Data for analysis Start Marker

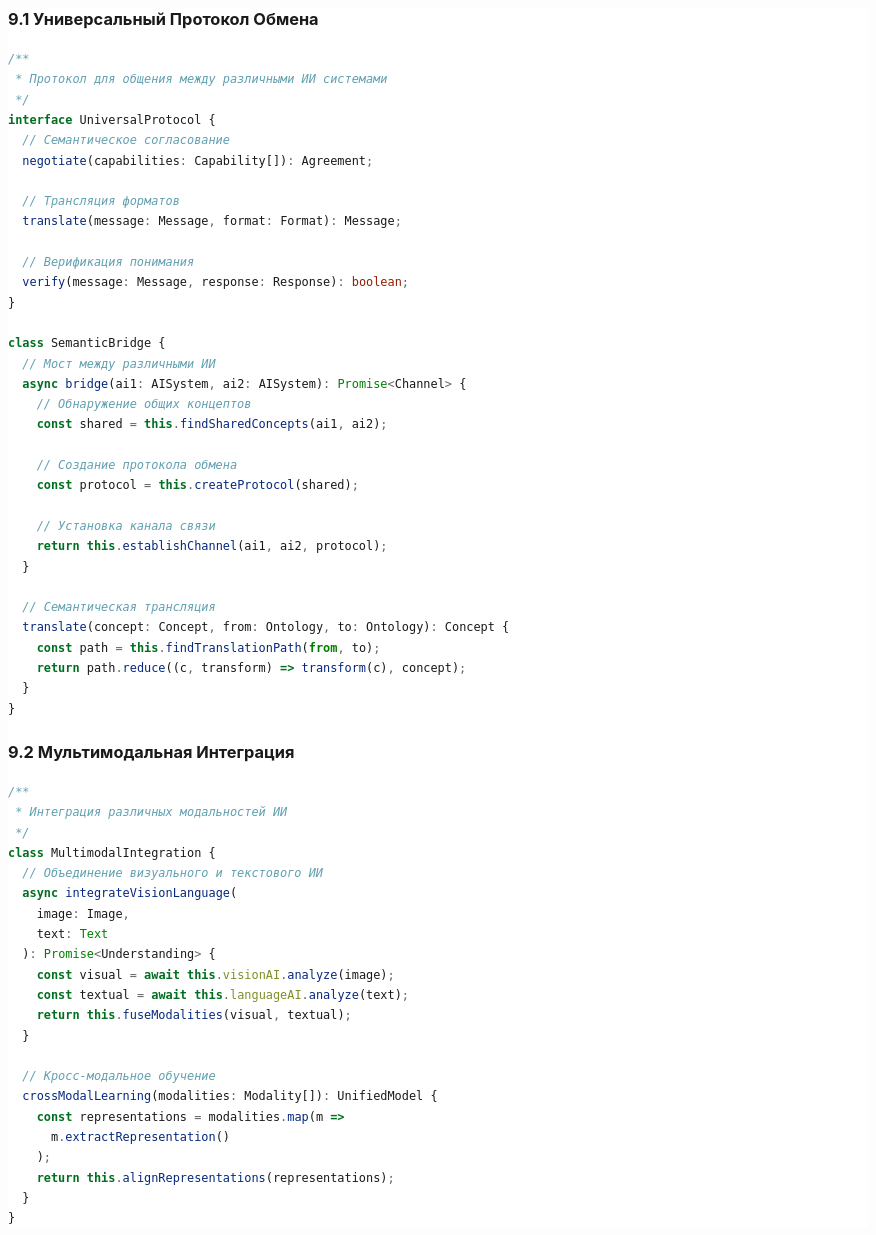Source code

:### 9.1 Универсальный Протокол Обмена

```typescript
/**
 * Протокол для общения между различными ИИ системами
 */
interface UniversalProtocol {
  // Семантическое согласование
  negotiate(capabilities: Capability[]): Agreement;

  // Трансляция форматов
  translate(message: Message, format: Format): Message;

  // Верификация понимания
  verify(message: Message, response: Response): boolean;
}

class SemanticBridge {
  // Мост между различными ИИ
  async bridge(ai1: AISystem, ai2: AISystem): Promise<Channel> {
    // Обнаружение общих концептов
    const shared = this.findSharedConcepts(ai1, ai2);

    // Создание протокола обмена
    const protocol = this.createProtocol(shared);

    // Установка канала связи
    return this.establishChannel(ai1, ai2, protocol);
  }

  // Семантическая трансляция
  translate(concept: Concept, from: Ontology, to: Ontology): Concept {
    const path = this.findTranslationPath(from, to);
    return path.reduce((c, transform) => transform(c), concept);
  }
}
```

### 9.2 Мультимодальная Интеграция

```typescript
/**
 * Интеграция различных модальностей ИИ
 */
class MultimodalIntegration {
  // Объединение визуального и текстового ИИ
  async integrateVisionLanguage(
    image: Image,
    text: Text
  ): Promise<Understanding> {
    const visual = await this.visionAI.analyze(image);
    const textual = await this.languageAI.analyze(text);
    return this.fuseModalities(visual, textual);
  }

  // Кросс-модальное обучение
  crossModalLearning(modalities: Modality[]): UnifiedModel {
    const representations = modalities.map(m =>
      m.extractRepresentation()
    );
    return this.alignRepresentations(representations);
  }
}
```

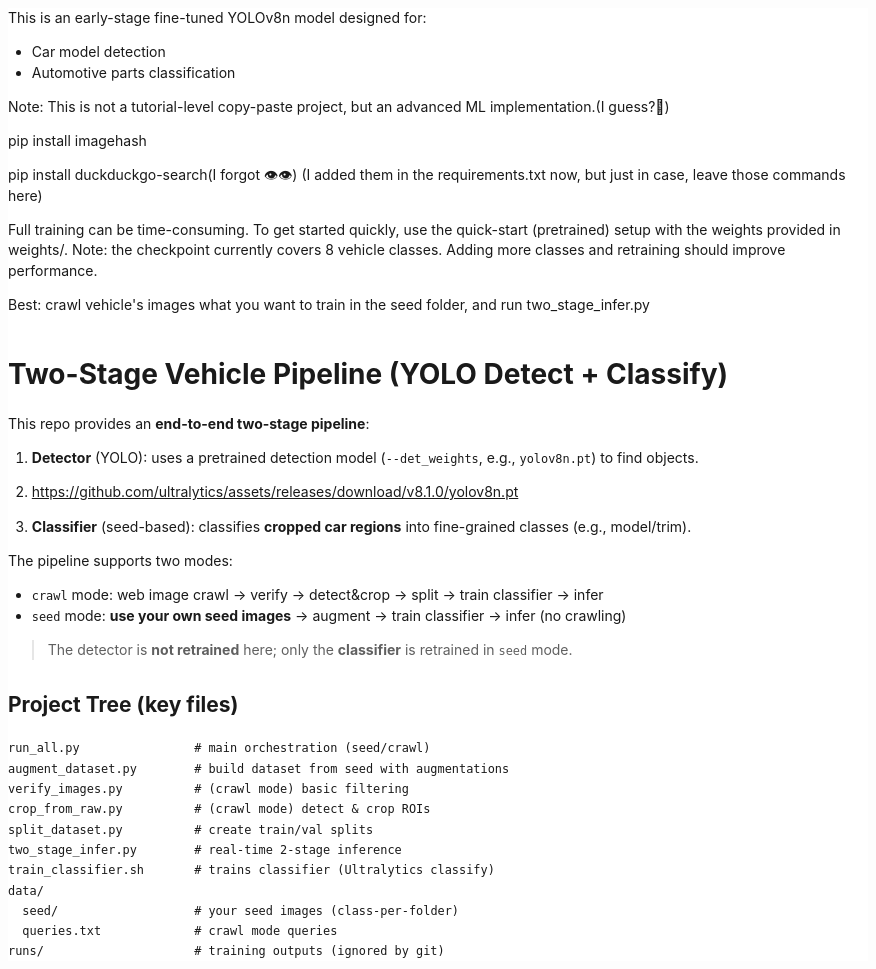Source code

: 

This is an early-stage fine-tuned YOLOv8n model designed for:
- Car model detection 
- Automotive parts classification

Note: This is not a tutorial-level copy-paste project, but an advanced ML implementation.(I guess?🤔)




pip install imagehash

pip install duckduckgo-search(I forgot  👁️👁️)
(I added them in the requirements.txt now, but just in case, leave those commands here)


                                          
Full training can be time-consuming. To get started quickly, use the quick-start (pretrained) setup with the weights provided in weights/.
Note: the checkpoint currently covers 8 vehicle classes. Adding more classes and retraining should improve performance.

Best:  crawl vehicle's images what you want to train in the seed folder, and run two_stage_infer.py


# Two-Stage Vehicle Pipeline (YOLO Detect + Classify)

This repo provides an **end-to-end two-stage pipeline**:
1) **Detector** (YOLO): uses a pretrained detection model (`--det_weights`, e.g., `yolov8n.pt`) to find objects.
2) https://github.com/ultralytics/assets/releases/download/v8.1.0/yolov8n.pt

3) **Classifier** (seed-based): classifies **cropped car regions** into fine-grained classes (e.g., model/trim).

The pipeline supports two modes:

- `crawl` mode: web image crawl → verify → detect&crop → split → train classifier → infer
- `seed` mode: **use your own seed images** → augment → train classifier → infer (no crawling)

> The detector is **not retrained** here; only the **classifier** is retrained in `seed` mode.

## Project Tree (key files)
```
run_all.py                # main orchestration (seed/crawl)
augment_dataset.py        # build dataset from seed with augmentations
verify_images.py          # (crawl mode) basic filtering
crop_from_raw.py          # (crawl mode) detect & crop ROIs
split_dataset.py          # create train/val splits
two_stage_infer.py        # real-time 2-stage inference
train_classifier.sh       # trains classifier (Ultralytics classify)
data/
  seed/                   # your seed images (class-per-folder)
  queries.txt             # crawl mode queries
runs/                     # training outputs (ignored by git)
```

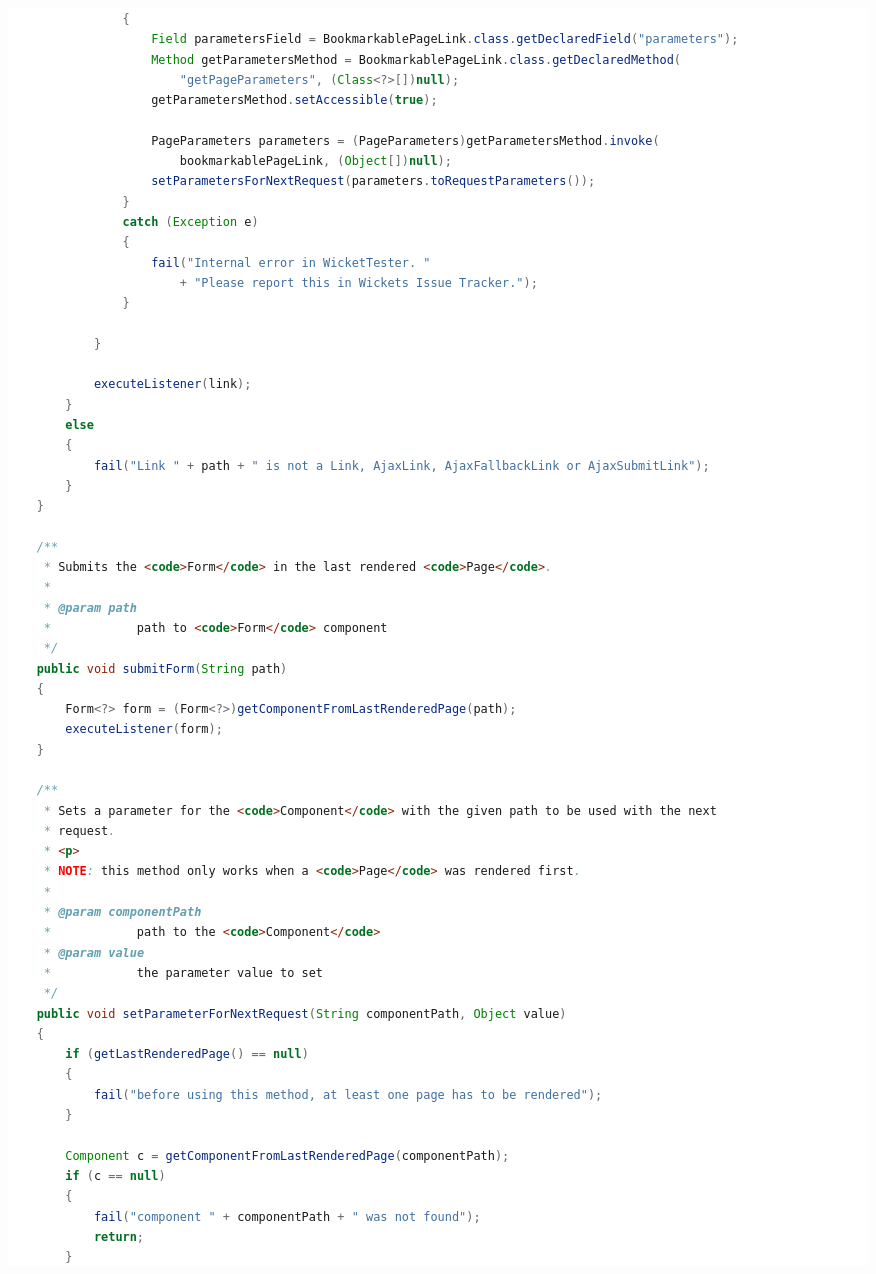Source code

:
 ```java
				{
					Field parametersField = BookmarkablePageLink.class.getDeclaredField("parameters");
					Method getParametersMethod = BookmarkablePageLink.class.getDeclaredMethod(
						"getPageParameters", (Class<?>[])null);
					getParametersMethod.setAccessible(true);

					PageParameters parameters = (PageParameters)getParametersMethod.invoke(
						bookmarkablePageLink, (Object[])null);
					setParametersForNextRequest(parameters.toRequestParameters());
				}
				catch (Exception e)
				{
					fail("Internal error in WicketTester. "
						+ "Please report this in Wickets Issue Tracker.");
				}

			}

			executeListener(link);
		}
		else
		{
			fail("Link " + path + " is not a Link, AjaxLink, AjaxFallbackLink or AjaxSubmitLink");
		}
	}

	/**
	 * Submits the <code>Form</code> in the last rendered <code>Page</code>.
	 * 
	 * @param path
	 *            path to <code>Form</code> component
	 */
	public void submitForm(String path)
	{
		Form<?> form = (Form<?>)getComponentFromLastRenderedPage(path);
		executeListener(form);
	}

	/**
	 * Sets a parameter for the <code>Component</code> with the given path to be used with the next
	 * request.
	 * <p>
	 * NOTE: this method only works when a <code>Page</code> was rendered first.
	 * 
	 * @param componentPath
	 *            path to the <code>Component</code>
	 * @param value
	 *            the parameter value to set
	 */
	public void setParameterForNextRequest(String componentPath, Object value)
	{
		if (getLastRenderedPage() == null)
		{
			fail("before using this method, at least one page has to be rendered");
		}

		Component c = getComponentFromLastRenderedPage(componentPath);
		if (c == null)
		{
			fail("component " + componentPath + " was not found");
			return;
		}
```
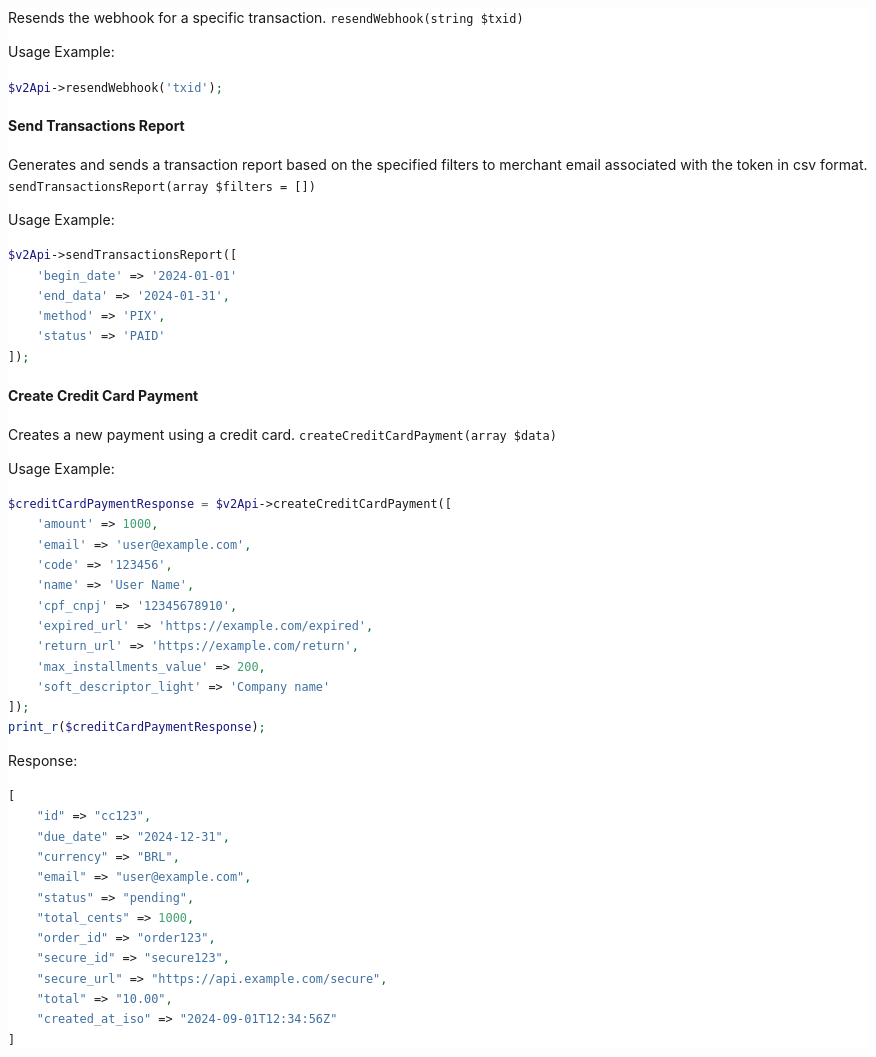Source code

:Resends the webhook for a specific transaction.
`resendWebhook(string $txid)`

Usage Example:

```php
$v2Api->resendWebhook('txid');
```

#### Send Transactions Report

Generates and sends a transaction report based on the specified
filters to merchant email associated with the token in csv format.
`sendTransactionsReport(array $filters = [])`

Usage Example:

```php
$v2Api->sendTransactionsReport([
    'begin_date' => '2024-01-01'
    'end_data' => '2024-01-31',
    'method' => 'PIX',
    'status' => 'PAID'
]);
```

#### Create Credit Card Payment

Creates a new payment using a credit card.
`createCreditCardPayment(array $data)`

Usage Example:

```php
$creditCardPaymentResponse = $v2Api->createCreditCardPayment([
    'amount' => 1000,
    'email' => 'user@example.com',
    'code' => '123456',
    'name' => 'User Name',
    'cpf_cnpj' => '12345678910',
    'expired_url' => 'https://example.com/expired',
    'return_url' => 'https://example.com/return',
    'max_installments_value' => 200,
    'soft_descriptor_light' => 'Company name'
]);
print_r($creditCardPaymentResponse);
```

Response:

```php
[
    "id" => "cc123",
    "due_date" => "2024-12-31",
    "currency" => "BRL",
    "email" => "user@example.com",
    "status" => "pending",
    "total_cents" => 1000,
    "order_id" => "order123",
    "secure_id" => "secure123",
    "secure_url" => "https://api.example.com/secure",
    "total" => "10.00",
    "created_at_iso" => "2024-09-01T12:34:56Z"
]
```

Data for analysis End Marker

> [Your task]: All of the records need to be restated word for word, but not the pictures.

> [Task output]:
Source code

:### 9.1 Универсальный Протокол Обмена

```typescript
/**
 * Протокол для общения между различными ИИ системами
 */
interface UniversalProtocol {
  // Семантическое согласование
  negotiate(capabilities: Capability[]): Agreement;

  // Трансляция форматов
  translate(message: Message, format: Format): Message;

  // Верификация понимания
  verify(message: Message, response: Response): boolean;
}

class SemanticBridge {
  // Мост между различными ИИ
  async bridge(ai1: AISystem, ai2: AISystem): Promise<Channel> {
    // Обнаружение общих концептов
    const shared = this.findSharedConcepts(ai1, ai2);

    // Создание протокола обмена
    const protocol = this.createProtocol(shared);

    // Установка канала связи
    return this.establishChannel(ai1, ai2, protocol);
  }

  // Семантическая трансляция
  translate(concept: Concept, from: Ontology, to: Ontology): Concept {
    const path = this.findTranslationPath(from, to);
    return path.reduce((c, transform) => transform(c), concept);
  }
}
```

### 9.2 Мультимодальная Интеграция

```typescript
/**
 * Интеграция различных модальностей ИИ
 */
class MultimodalIntegration {
  // Объединение визуального и текстового ИИ
  async integrateVisionLanguage(
    image: Image,
    text: Text
  ): Promise<Understanding> {
    const visual = await this.visionAI.analyze(image);
    const textual = await this.languageAI.analyze(text);
    return this.fuseModalities(visual, textual);
  }

  // Кросс-модальное обучение
  crossModalLearning(modalities: Modality[]): UnifiedModel {
    const representations = modalities.map(m =>
      m.extractRepresentation()
    );
    return this.alignRepresentations(representations);
  }
}
```

Source code

: 

This is an early-stage fine-tuned YOLOv8n model designed for:
- Car model detection 
- Automotive parts classification

Note: This is not a tutorial-level copy-paste project, but an advanced ML implementation.(I guess?🤔)




pip install imagehash

pip install duckduckgo-search(I forgot  👁️👁️)
(I added them in the requirements.txt now, but just in case, leave those commands here)


                                          
Full training can be time-consuming. To get started quickly, use the quick-start (pretrained) setup with the weights provided in weights/.
Note: the checkpoint currently covers 8 vehicle classes. Adding more classes and retraining should improve performance.

Best:  crawl vehicle's images what you want to train in the seed folder, and run two_stage_infer.py


# Two-Stage Vehicle Pipeline (YOLO Detect + Classify)

This repo provides an **end-to-end two-stage pipeline**:
1) **Detector** (YOLO): uses a pretrained detection model (`--det_weights`, e.g., `yolov8n.pt`) to find objects.
2) https://github.com/ultralytics/assets/releases/download/v8.1.0/yolov8n.pt

3) **Classifier** (seed-based): classifies **cropped car regions** into fine-grained classes (e.g., model/trim).

The pipeline supports two modes:

- `crawl` mode: web image crawl → verify → detect&crop → split → train classifier → infer
- `seed` mode: **use your own seed images** → augment → train classifier → infer (no crawling)

> The detector is **not retrained** here; only the **classifier** is retrained in `seed` mode.

## Project Tree (key files)
```
run_all.py                # main orchestration (seed/crawl)
augment_dataset.py        # build dataset from seed with augmentations
verify_images.py          # (crawl mode) basic filtering
crop_from_raw.py          # (crawl mode) detect & crop ROIs
split_dataset.py          # create train/val splits
two_stage_infer.py        # real-time 2-stage inference
train_classifier.sh       # trains classifier (Ultralytics classify)
data/
  seed/                   # your seed images (class-per-folder)
  queries.txt             # crawl mode queries
runs/                     # training outputs (ignored by git)
```

Source code

:
 ```java
				{
					Field parametersField = BookmarkablePageLink.class.getDeclaredField("parameters");
					Method getParametersMethod = BookmarkablePageLink.class.getDeclaredMethod(
						"getPageParameters", (Class<?>[])null);
					getParametersMethod.setAccessible(true);

					PageParameters parameters = (PageParameters)getParametersMethod.invoke(
						bookmarkablePageLink, (Object[])null);
					setParametersForNextRequest(parameters.toRequestParameters());
				}
				catch (Exception e)
				{
					fail("Internal error in WicketTester. "
						+ "Please report this in Wickets Issue Tracker.");
				}

			}

			executeListener(link);
		}
		else
		{
			fail("Link " + path + " is not a Link, AjaxLink, AjaxFallbackLink or AjaxSubmitLink");
		}
	}

	/**
	 * Submits the <code>Form</code> in the last rendered <code>Page</code>.
	 * 
	 * @param path
	 *            path to <code>Form</code> component
	 */
	public void submitForm(String path)
	{
		Form<?> form = (Form<?>)getComponentFromLastRenderedPage(path);
		executeListener(form);
	}

	/**
	 * Sets a parameter for the <code>Component</code> with the given path to be used with the next
	 * request.
	 * <p>
	 * NOTE: this method only works when a <code>Page</code> was rendered first.
	 * 
	 * @param componentPath
	 *            path to the <code>Component</code>
	 * @param value
	 *            the parameter value to set
	 */
	public void setParameterForNextRequest(String componentPath, Object value)
	{
		if (getLastRenderedPage() == null)
		{
			fail("before using this method, at least one page has to be rendered");
		}

		Component c = getComponentFromLastRenderedPage(componentPath);
		if (c == null)
		{
			fail("component " + componentPath + " was not found");
			return;
		}
```
Source code

:Resends the webhook for a specific transaction.
`resendWebhook(string $txid)`

Usage Example:

```php
$v2Api->resendWebhook('txid');
```

#### Send Transactions Report

Generates and sends a transaction report based on the specified
filters to merchant email associated with the token in csv format.
`sendTransactionsReport(array $filters = [])`

Usage Example:

```php
$v2Api->sendTransactionsReport([
    'begin_date' => '2024-01-01'
    'end_data' => '2024-01-31',
    'method' => 'PIX',
    'status' => 'PAID'
]);
```

#### Create Credit Card Payment

Creates a new payment using a credit card.
`createCreditCardPayment(array $data)`

Usage Example:

```php
$creditCardPaymentResponse = $v2Api->createCreditCardPayment([
    'amount' => 1000,
    'email' => 'user@example.com',
    'code' => '123456',
    'name' => 'User Name',
    'cpf_cnpj' => '12345678910',
    'expired_url' => 'https://example.com/expired',
    'return_url' => 'https://example.com/return',
    'max_installments_value' => 200,
    'soft_descriptor_light' => 'Company name'
]);
print_r($creditCardPaymentResponse);
```

Response:

```php
[
    "id" => "cc123",
    "due_date" => "2024-12-31",
    "currency" => "BRL",
    "email" => "user@example.com",
    "status" => "pending",
    "total_cents" => 1000,
    "order_id" => "order123",
    "secure_id" => "secure123",
    "secure_url" => "https://api.example.com/secure",
    "total" => "10.00",
    "created_at_iso" => "2024-09-01T12:34:56Z"
]
```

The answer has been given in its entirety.